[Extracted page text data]

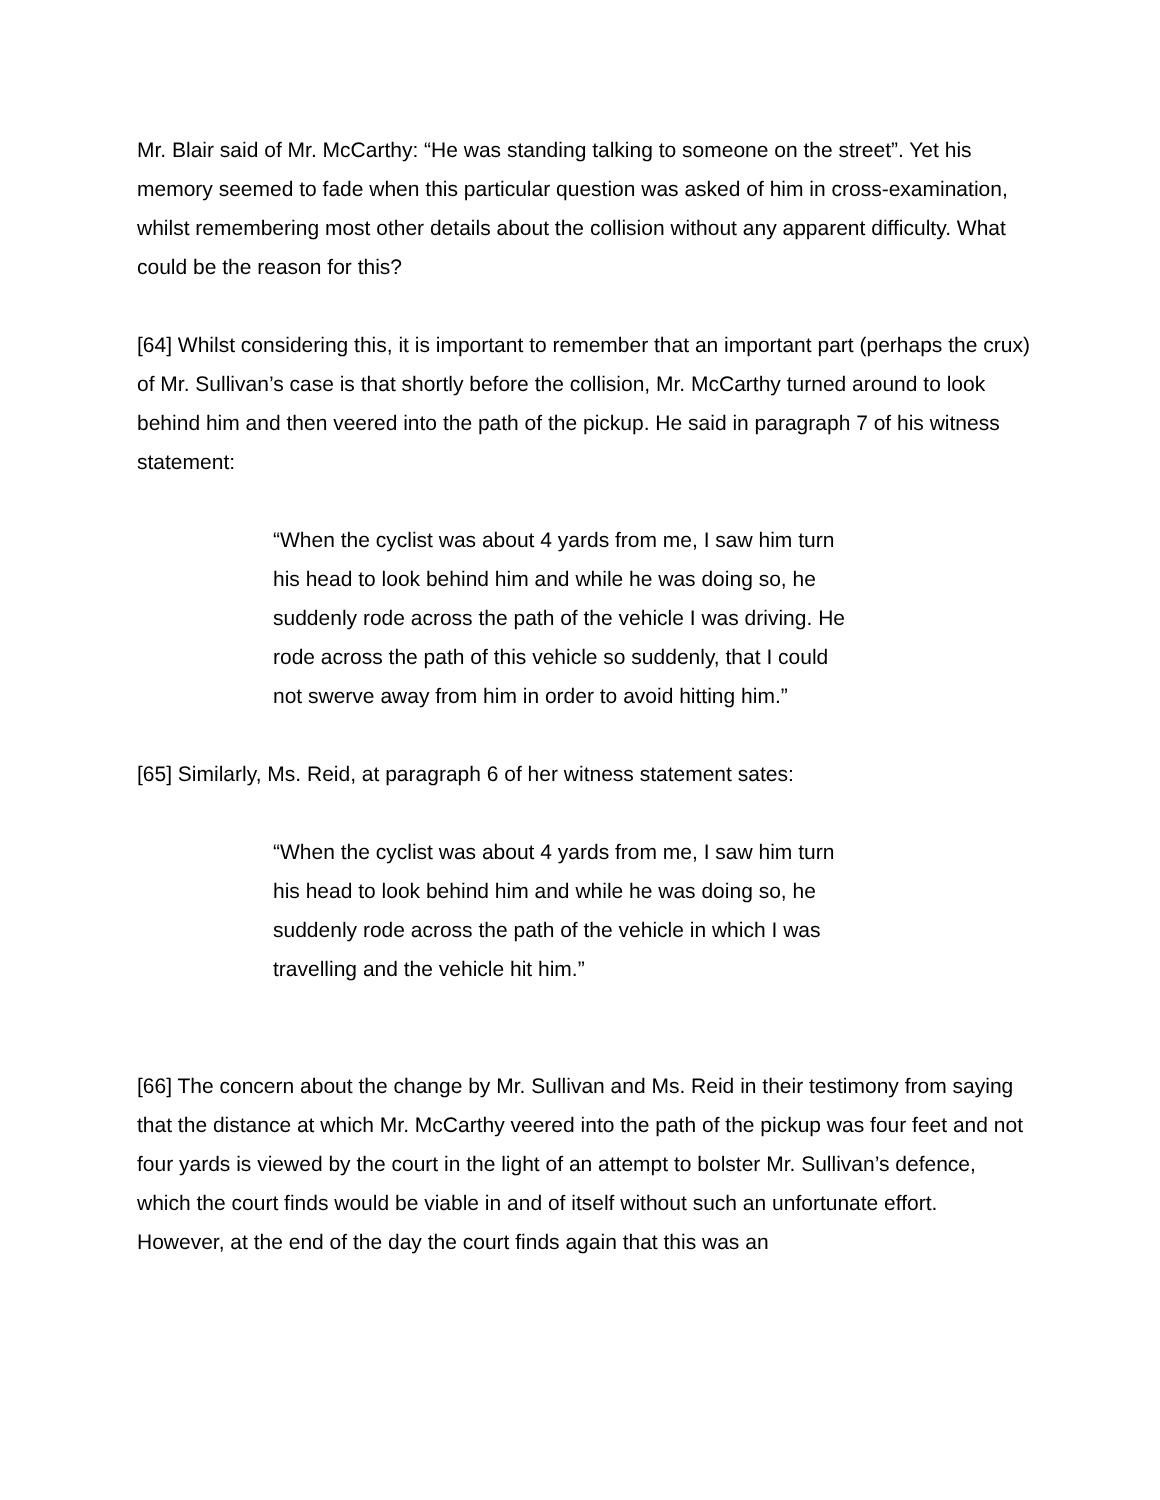Mr. Blair said of Mr. McCarthy: “He was standing talking to someone on the street”. Yet his memory seemed to fade when this particular question was asked of him in cross-examination, whilst remembering most other details about the collision without any apparent difficulty. What could be the reason for this?
[64] Whilst considering this, it is important to remember that an important part (perhaps the crux) of Mr. Sullivan’s case is that shortly before the collision, Mr. McCarthy turned around to look behind him and then veered into the path of the pickup. He said in paragraph 7 of his witness statement:
“When the cyclist was about 4 yards from me, I saw him turn his head to look behind him and while he was doing so, he suddenly rode across the path of the vehicle I was driving. He rode across the path of this vehicle so suddenly, that I could not swerve away from him in order to avoid hitting him.”
[65] Similarly, Ms. Reid, at paragraph 6 of her witness statement sates:
“When the cyclist was about 4 yards from me, I saw him turn his head to look behind him and while he was doing so, he suddenly rode across the path of the vehicle in which I was travelling and the vehicle hit him.”
[66] The concern about the change by Mr. Sullivan and Ms. Reid in their testimony from saying that the distance at which Mr. McCarthy veered into the path of the pickup was four feet and not four yards is viewed by the court in the light of an attempt to bolster Mr. Sullivan’s defence, which the court finds would be viable in and of itself without such an unfortunate effort. However, at the end of the day the court finds again that this was an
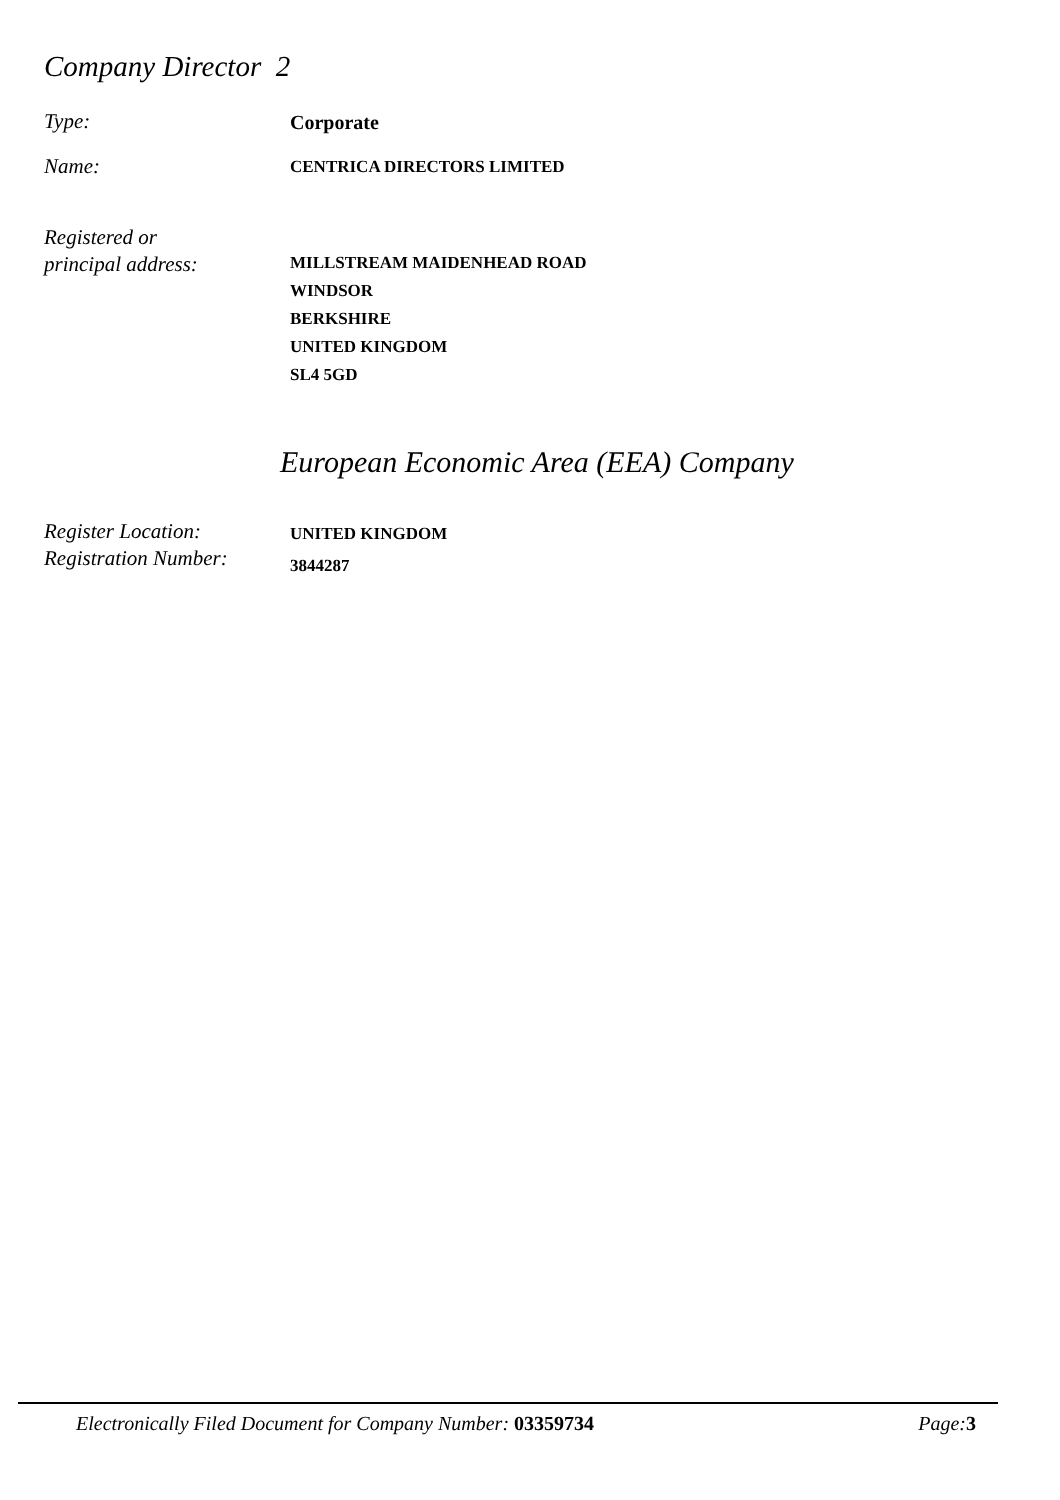Company Director 2
Type:
Corporate
Name:
CENTRICA DIRECTORS LIMITED
Registered or
principal address:
MILLSTREAM MAIDENHEAD ROAD
WINDSOR
BERKSHIRE
UNITED KINGDOM
SL4 5GD
European Economic Area (EEA) Company
Register Location:
Registration Number:
UNITED KINGDOM
3844287
Electronically Filed Document for Company Number: 03359734 Page: 3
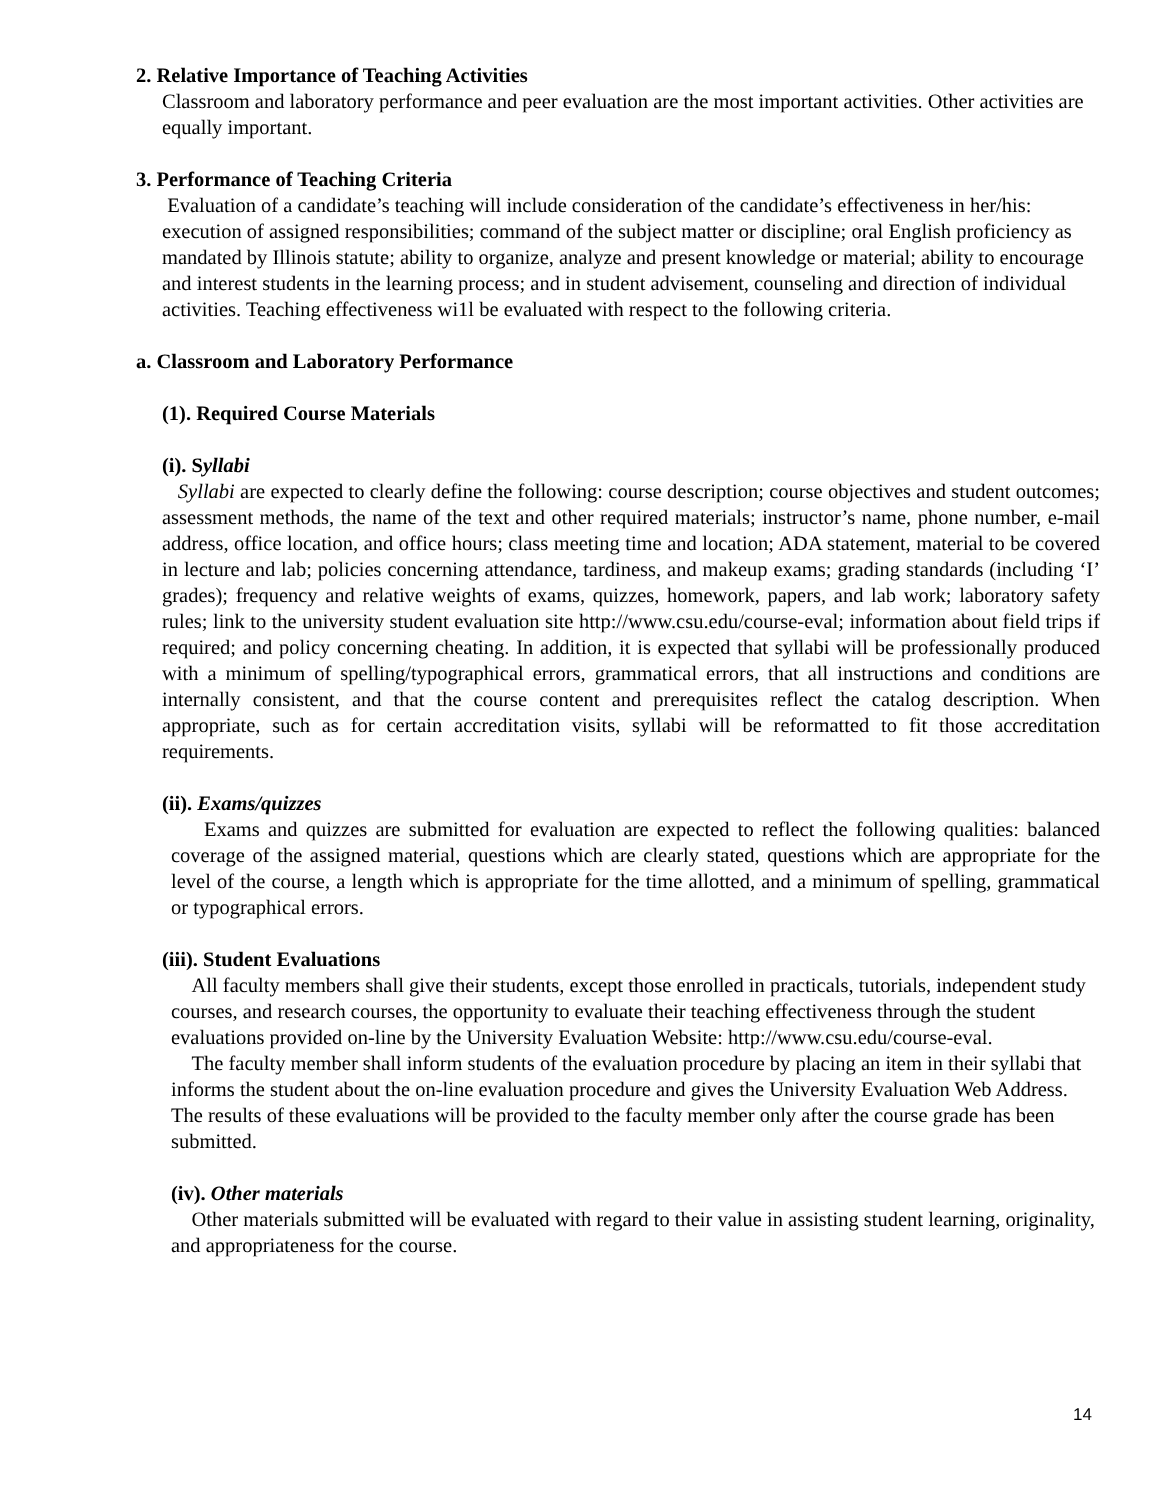2. Relative Importance of Teaching Activities
Classroom and laboratory performance and peer evaluation are the most important activities. Other activities are equally important.
3. Performance of Teaching Criteria
Evaluation of a candidate’s teaching will include consideration of the candidate’s effectiveness in her/his: execution of assigned responsibilities; command of the subject matter or discipline; oral English proficiency as mandated by Illinois statute; ability to organize, analyze and present knowledge or material; ability to encourage and interest students in the learning process; and in student advisement, counseling and direction of individual activities. Teaching effectiveness wi1l be evaluated with respect to the following criteria.
a. Classroom and Laboratory Performance
(1). Required Course Materials
(i). Syllabi
Syllabi are expected to clearly define the following: course description; course objectives and student outcomes; assessment methods, the name of the text and other required materials; instructor’s name, phone number, e-mail address, office location, and office hours; class meeting time and location; ADA statement, material to be covered in lecture and lab; policies concerning attendance, tardiness, and makeup exams; grading standards (including ‘I’ grades); frequency and relative weights of exams, quizzes, homework, papers, and lab work; laboratory safety rules; link to the university student evaluation site http://www.csu.edu/course-eval; information about field trips if required; and policy concerning cheating. In addition, it is expected that syllabi will be professionally produced with a minimum of spelling/typographical errors, grammatical errors, that all instructions and conditions are internally consistent, and that the course content and prerequisites reflect the catalog description. When appropriate, such as for certain accreditation visits, syllabi will be reformatted to fit those accreditation requirements.
(ii). Exams/quizzes
Exams and quizzes are submitted for evaluation are expected to reflect the following qualities: balanced coverage of the assigned material, questions which are clearly stated, questions which are appropriate for the level of the course, a length which is appropriate for the time allotted, and a minimum of spelling, grammatical or typographical errors.
(iii). Student Evaluations
All faculty members shall give their students, except those enrolled in practicals, tutorials, independent study courses, and research courses, the opportunity to evaluate their teaching effectiveness through the student evaluations provided on-line by the University Evaluation Website: http://www.csu.edu/course-eval.
The faculty member shall inform students of the evaluation procedure by placing an item in their syllabi that informs the student about the on-line evaluation procedure and gives the University Evaluation Web Address. The results of these evaluations will be provided to the faculty member only after the course grade has been submitted.
(iv). Other materials
Other materials submitted will be evaluated with regard to their value in assisting student learning, originality, and appropriateness for the course.
14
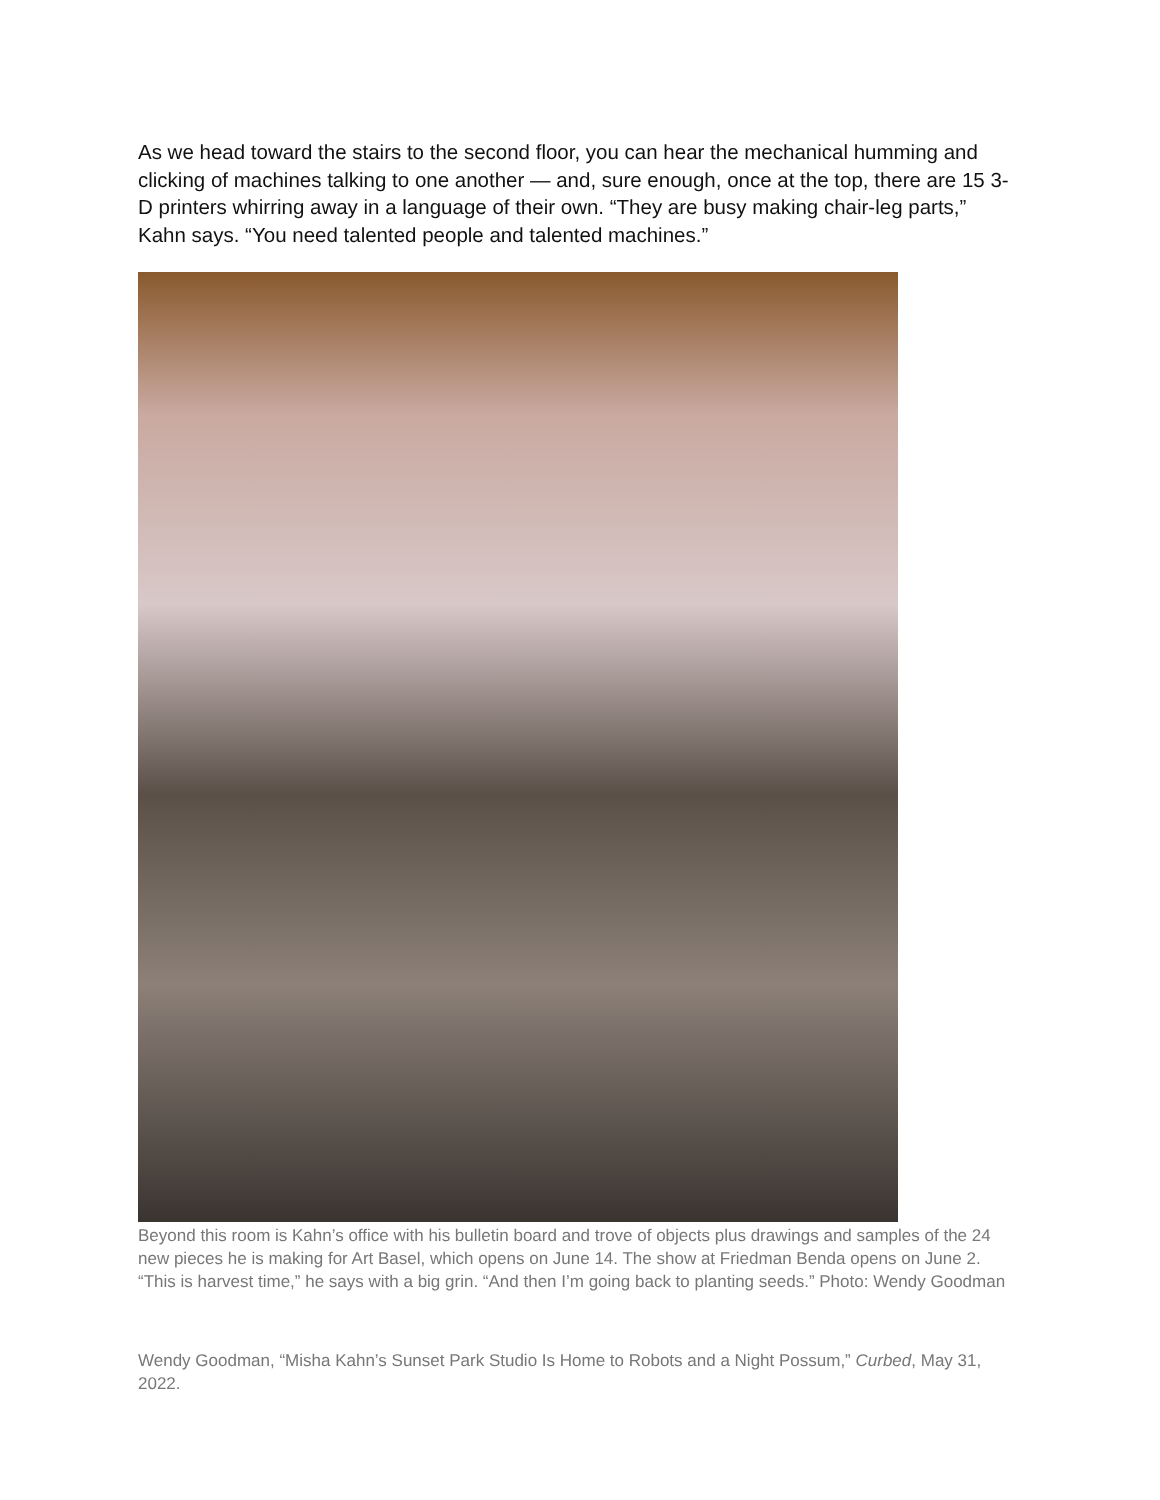As we head toward the stairs to the second floor, you can hear the mechanical humming and clicking of machines talking to one another — and, sure enough, once at the top, there are 15 3-D printers whirring away in a language of their own. “They are busy making chair-leg parts,” Kahn says. “You need talented people and talented machines.”
Beyond this room is Kahn’s office with his bulletin board and trove of objects plus drawings and samples of the 24 new pieces he is making for Art Basel, which opens on June 14. The show at Friedman Benda opens on June 2. “This is harvest time,” he says with a big grin. “And then I’m going back to planting seeds.” Photo: Wendy Goodman
Wendy Goodman, “Misha Kahn’s Sunset Park Studio Is Home to Robots and a Night Possum,” Curbed, May 31, 2022.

• [Problem]
Lines above containing "http": give their number only.

• [Worked solution]
2